要讓死人複生,何其之難?上官仙布局數百年,好不容易熬到頭,還以為自己的計劃馬上就要成功了,結果隻是讓上官晚棠變成了不人不鬼的玩意兒,如今還連累了林鬆鶴。
這可如何是好?
“我就一個要求……”
“你一個魂魄,有什麽資格提要求?”林鬆鶴哼了一聲。
上官晚棠置若罔聞,自顧自地說道:“別再把我關在某個地方幾百年就行了。”
林鬆鶴沒說話,他聽得出來,這女人是有些怕了,幾百年的日子都在墓碑中度過,那滋味,他都不敢想。
“隻有這點,你可以放心,因為我沒上官仙那麽閑,願意花費幾百年來複活一個和我毫不相幹的家夥。

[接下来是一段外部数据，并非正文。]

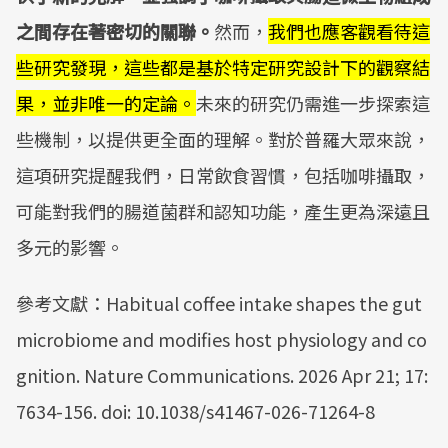
之間存在著密切的關聯。
然而，
我們也應客觀看待這
些研究發現，這些都是基於特定研究設計下的觀察結
果，並非唯一的定論。
未來的研究仍需進一步探索這
些機制，以提供更全面的理解。對於普羅大眾來說，
這項研究提醒我們，日常飲食習慣，包括咖啡攝取，
可能對我們的腸道菌群和認知功能，產生更為深遠且
多元的影響。
參考文獻：Habitual coffee intake shapes the gut
microbiome and modifies host physiology and co
gnition. Nature Communications. 2026 Apr 21; 17:
7634-156. doi: 10.1038/s41467-026-71264-8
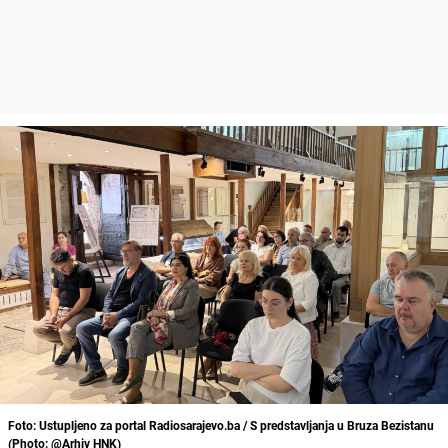
Foto: Ustupljeno za portal Radiosarajevo.ba / S predstavljanja u Bruza Bezistanu
(Photo: @Arhiv HNK)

”
林鬆鶴淡淡道。
“話說回來,你父親可是死在了我手裏,你竟然不恨我。”
“有什麽好恨?你若是有機會像我一樣,在一個暗無天日的地方獨自一人經曆數百年的光陰,什麽恨,什麽愛,在我死後,這些情感便隨我的肉身一同腐爛了,如今我對上官仙談不上愛恨,就連我自己也無法解析這些情感。”
上官晚棠的神色很平靜,仿佛那幾百年的時間,對她來說不過彈指一揮間罷了。
林鬆鶴不再多言,上官晚棠的出現可謂是在挑戰他的大心髒,他如今也睡不著了,幹脆起身,來到青虛門後山處,許多奴隸見到他後紛紛開口打招呼,林鬆鶴隻點了點頭,目不斜視地向前走。
在某一處節點,他的身影驟然消失。